The first great principle which must be realised, is that the body itself, in all its various structures, is composed of different groupings of the same elements as exist in the several kinds of food. The

next is, that after the arrangement of the components of food has been altered by the juices with which they come into contact in the body during digestion, by which they are rendered soluble, they are taken up and assimilated, that is, they join the other elements similar to themselves already present in the structure, and in this manner alone new tissue is formed. It is manifest from this that food, to be properly balanced, must contain a sufficiency of all the various components of the body in something like the proportion in which those components are wasted in healthy organisms.

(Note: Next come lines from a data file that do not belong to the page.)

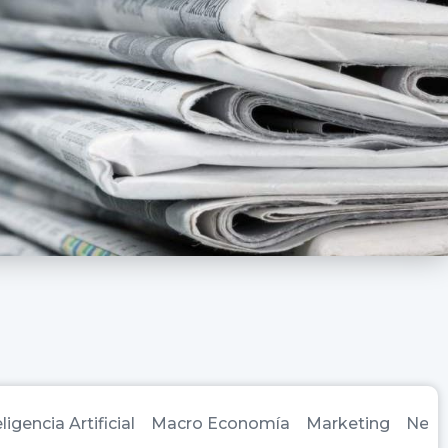
ligencia Artificial
Macro Economía
Marketing
Nego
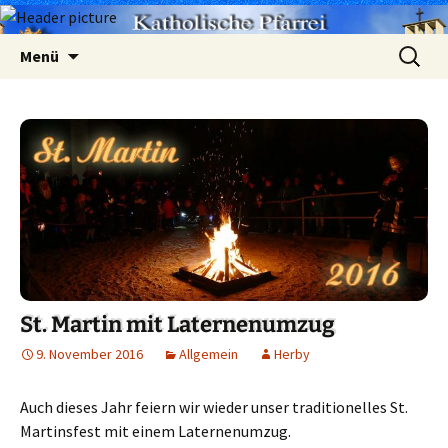
Zum
Suchen
Menü
Inhalt
nach:
springen
St. Martin mit Laternenumzug
9. November 2016
Allgemein
Herby
Auch dieses Jahr feiern wir wieder unser traditionelles St.
Martinsfest mit einem Laternenumzug.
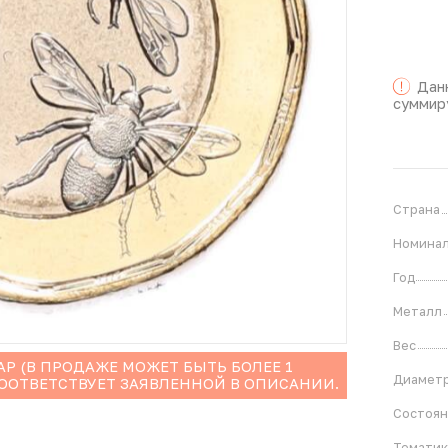
Дан
суммир
Страна
Номина
Год
Металл
Вес
Р (В ПРОДАЖЕ МОЖЕТ БЫТЬ БОЛЕЕ 1
Диамет
СООТВЕТСТВУЕТ ЗАЯВЛЕННОЙ В ОПИСАНИИ.
Состоя
Тематик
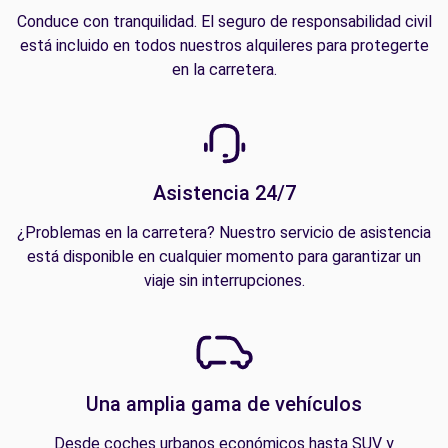
Conduce con tranquilidad. El seguro de responsabilidad civil
está incluido en todos nuestros alquileres para protegerte
en la carretera.
Asistencia 24/7
¿Problemas en la carretera? Nuestro servicio de asistencia
está disponible en cualquier momento para garantizar un
viaje sin interrupciones.
Una amplia gama de vehículos
Desde coches urbanos económicos hasta SUV y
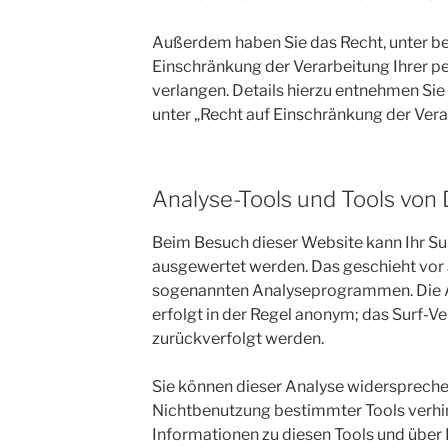
Außerdem haben Sie das Recht, unter 
Einschränkung der Verarbeitung Ihrer 
verlangen. Details hierzu entnehmen Si
unter „Recht auf Einschränkung der Vera
Analyse-Tools und Tools von 
Beim Besuch dieser Website kann Ihr Sur
ausgewertet werden. Das geschieht vor 
sogenannten Analyseprogrammen. Die An
erfolgt in der Regel anonym; das Surf-Ve
zurückverfolgt werden.
Sie können dieser Analyse widersprechen
Nichtbenutzung bestimmter Tools verhind
Informationen zu diesen Tools und über 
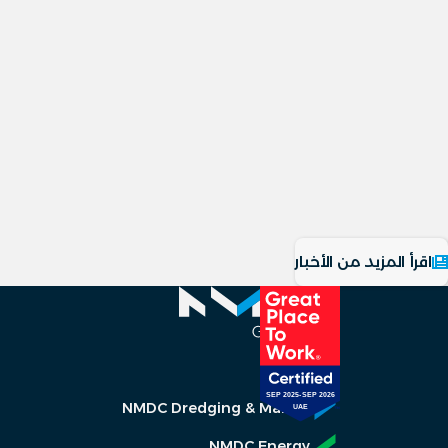
اقرأ المزيد من الأخبار
NMDC Dredging & Marine
NMDC Energy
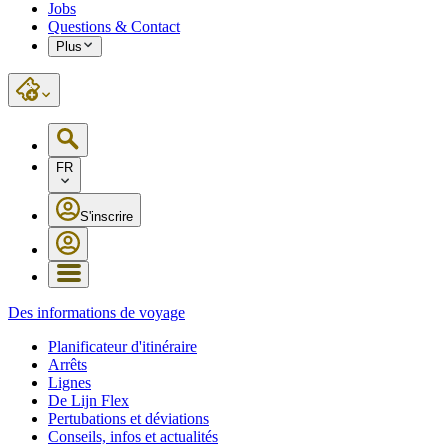
Jobs
Questions & Contact
Plus
FR
S'inscrire
Des informations de voyage
Planificateur d'itinéraire
Arrêts
Lignes
De Lijn Flex
Pertubations et déviations
Conseils, infos et actualités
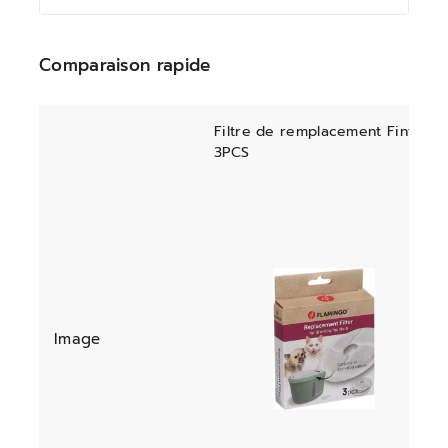
Comparaison rapide
Filtre de remplacement Finto
3PCS
Image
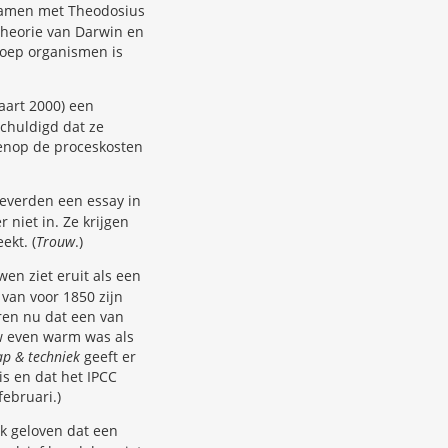
. Samen met Theodosius
theorie van Darwin en
groep organismen is
aart 2000) een
chuldigd dat ze
enop de proceskosten
leverden een essay in
 niet in. Ze krijgen
ekt. (
Trouw
.)
en ziet eruit als een
 van voor 1850 zijn
ren nu dat een van
uw even warm was als
p & techniek
geeft er
s en dat het IPCC
februari.)
jk geloven dat een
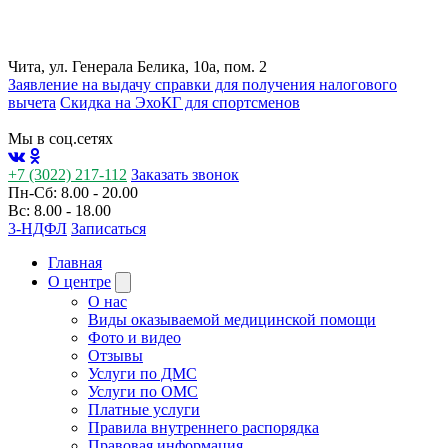
Чита, ул. Генерала Белика, 10а, пом. 2
Заявление на выдачу справки для получения налогового
вычета
Cкидка на ЭхоКГ для спортсменов
Мы в соц.сетях
+7 (3022) 217-112
Заказать звонок
Пн-Сб: 8.00 - 20.00
Вс: 8.00 - 18.00
3-НДФЛ
Записаться
Главная
О центре
О нас
Виды оказываемой медицинской помощи
Фото и видео
Отзывы
Услуги по ДМС
Услуги по ОМС
Платные услуги
Правила внутреннего распорядка
Правовая информация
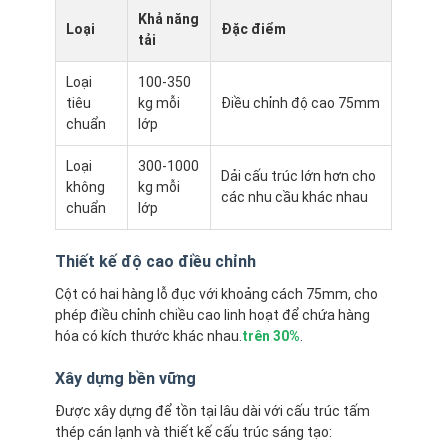
Khả năng
Loại
Đặc điểm
tải
Loại
100-350
tiêu
kg mỗi
Điều chỉnh độ cao 75mm
chuẩn
lớp
Loại
300-1000
Dải cấu trúc lớn hơn cho
không
kg mỗi
các nhu cầu khác nhau
chuẩn
lớp
Thiết kế độ cao điều chỉnh
Cột có hai hàng lỗ đục với khoảng cách 75mm, cho
phép điều chỉnh chiều cao linh hoạt để chứa hàng
hóa có kích thước khác nhau.
trên 30%
.
Xây dựng bền vững
Được xây dựng để tồn tại lâu dài với cấu trúc tấm
thép cán lạnh và thiết kế cấu trúc sáng tạo:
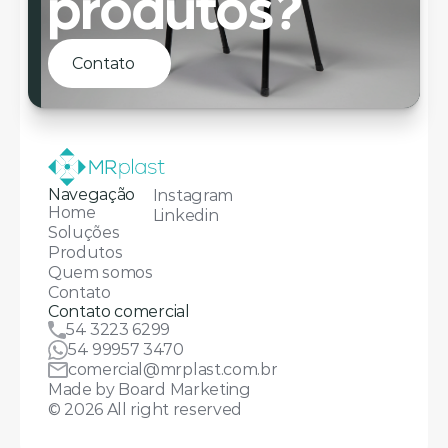
produtos?
Contato
Navegação
Instagram
Home
Linkedin
Soluções
Produtos
Quem somos
Contato
Contato comercial
54 3223 6299
54 99957 3470
comercial@mrplast.com.br
Made by Board Marketing
© 2026 All right reserved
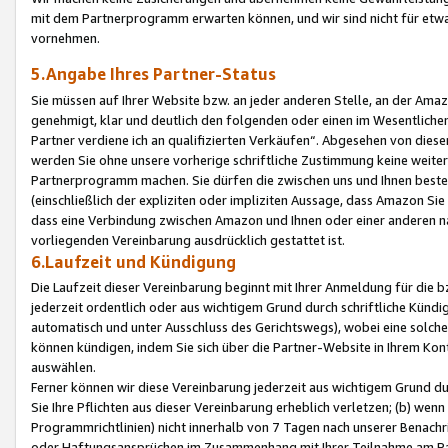
mit dem Partnerprogramm erwarten können, und wir sind nicht für etwa
vornehmen.
5.Angabe Ihres Partner-Status
Sie müssen auf Ihrer Website bzw. an jeder anderen Stelle, an der Am
genehmigt, klar und deutlich den folgenden oder einen im Wesentlichen
Partner verdiene ich an qualifizierten Verkäufen“. Abgesehen von die
werden Sie ohne unsere vorherige schriftliche Zustimmung keine weite
Partnerprogramm machen. Sie dürfen die zwischen uns und Ihnen best
(einschließlich der expliziten oder impliziten Aussage, dass Amazon Si
dass eine Verbindung zwischen Amazon und Ihnen oder einer anderen natü
vorliegenden Vereinbarung ausdrücklich gestattet ist.
6.Laufzeit und Kündigung
Die Laufzeit dieser Vereinbarung beginnt mit Ihrer Anmeldung für die 
jederzeit ordentlich oder aus wichtigem Grund durch schriftliche Kündi
automatisch und unter Ausschluss des Gerichtswegs), wobei eine solch
können kündigen, indem Sie sich über die Partner-Website in Ihrem Ko
auswählen.
Ferner können wir diese Vereinbarung jederzeit aus wichtigem Grund dur
Sie Ihre Pflichten aus dieser Vereinbarung erheblich verletzen; (b) wen
Programmrichtlinien) nicht innerhalb von 7 Tagen nach unserer Benachr
oder Haftungsansprüchen im Zusammenhang mit Ihrer Teilnahme am Pa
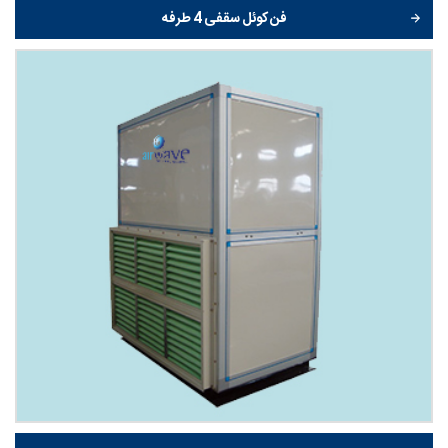
فن کوئل سقفی 4 طرفه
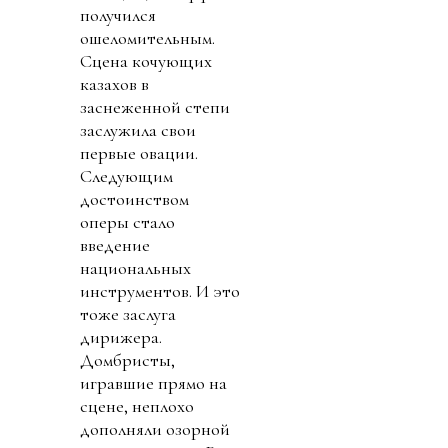
получился
ошеломительным.
Сцена кочующих
казахов в
заснеженной степи
заслужила свои
первые овации.
Следующим
достоинством
оперы стало
введение
национальных
инструментов. И это
тоже заслуга
дирижера.
Домбристы,
игравшие прямо на
сцене, неплохо
дополняли озорной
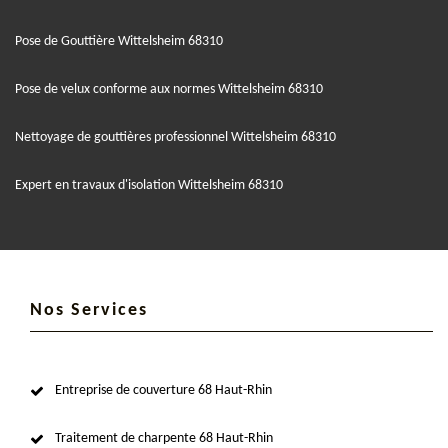
Pose de Gouttière Wittelsheim 68310
Pose de velux conforme aux normes Wittelsheim 68310
Nettoyage de gouttières professionnel Wittelsheim 68310
Expert en travaux d'isolation Wittelsheim 68310
Nos Services
Entreprise de couverture 68 Haut-Rhin
Traitement de charpente 68 Haut-Rhin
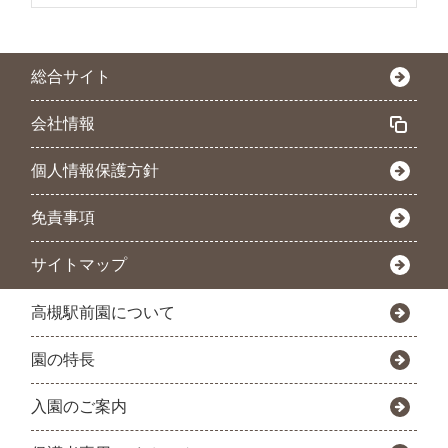
総合サイト
会社情報
個人情報保護方針
免責事項
サイトマップ
高槻駅前園について
園の特長
入園のご案内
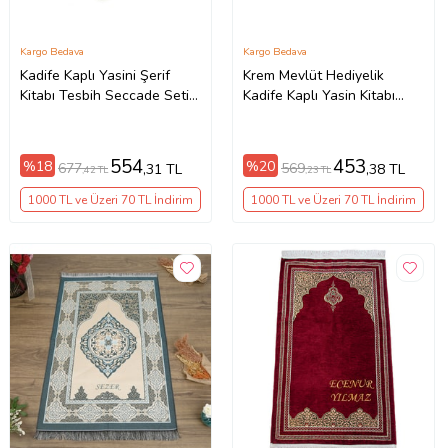
Kargo Bedava
Kargo Bedava
Kadife Kaplı Yasini Şerif
Krem Mevlüt Hediyelik
Kitabı Tesbih Seccade Seti
Kadife Kaplı Yasin Kitabı
Siyah
Tesbih Çeyizlik Seccade Seti
554
453
%18
%20
677
569
,31 TL
,38 TL
,42 TL
,23 TL
1000 TL ve Üzeri 70 TL İndirim
1000 TL ve Üzeri 70 TL İndirim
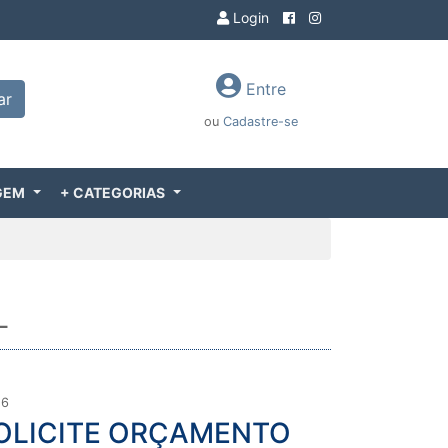
Login
Entre
ar
ou
Cadastre-se
GEM
+ CATEGORIAS
L
56
OLICITE ORÇAMENTO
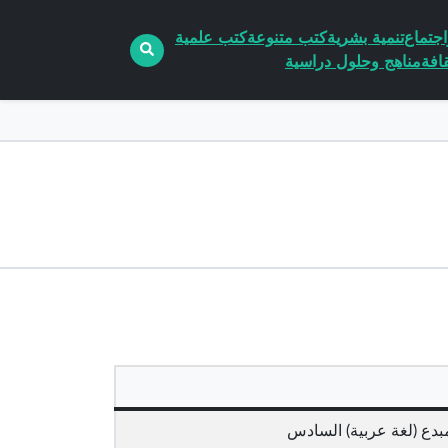
جتماع
تنمية بشرية
كتب متنوعة
كتب علمية
افة
مناهج وحلول دراسية
دع (لغة عربية) السادس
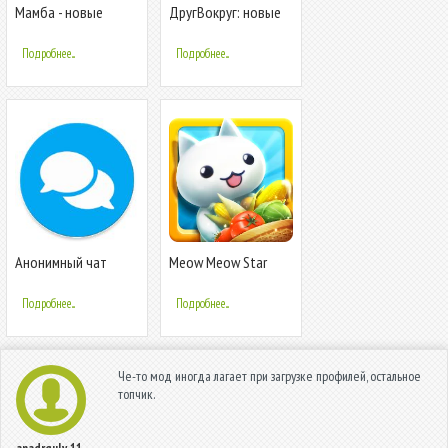
Мамба - новые
ДругВокруг: новые
знакомства
знакомства, онлайн
чат
Подробнее...
Подробнее...
Анонимный чат
Meow Meow Star
Wirum — онлайн
Acres
общение и
Подробнее...
Подробнее...
знакомства
Че-то мод иногда лагает при загрузке профилей, остальное
топчик.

If there is an insufficiency of any of these components, those tissues requiring that particular component necessarily dwindle, being worked off in the splitting up of their composition and the elimination of their waste products, and not having the necessary increment of their own kind to maintain them at their normal standard, they become gradually worn out.

Now, if every one were born healthy, and there were no constitutional diseases, the proper system of diet might soon be arrived at; but inasmuch as, from the earliest times to the present, a certain peculiar tendency to some one particular form of disease, or a deviation from health, has been recognised in each individual, it is of the highest importance to ascertain in which direction the

tendency lies. By a well-regulated system of life, and notably by a proper selection of food, we may counteract that disposition, affording in plenty those matters which are lacking, and withholding such as in each individual case tend to form compounds in excess of those necessary for health.

In this way, for example, taking infancy and childhood, the well-known disease called "rickets" is caused by a deficiency of phosphate of lime, on the presence of which solidity of bone depends. A healthy child may be starved into rickets by withholding those components of food, otherwise plentiful, which contain these salts, just as a rickety child may be fed into health by giving food which contains them in full proportion.

In the case of rickets, lime is an absolute necessity; but in the case of children brought up to drink plentifully of water charged with lime, we find Goitre, or Derbyshire neck, all kinds of deposit in the urine, and often stone in the bladder. Here, that which is beneficial to a rickety constitution is most injurious when the system is overcharged. Advancing, we may take the cases of pallor and weakness so common in over-crowded towns and cities, which are due to a want of salts of iron in the blood; in them, the kind of food taken is of the utmost importance, in order that it may provide a sufficiency of such salts.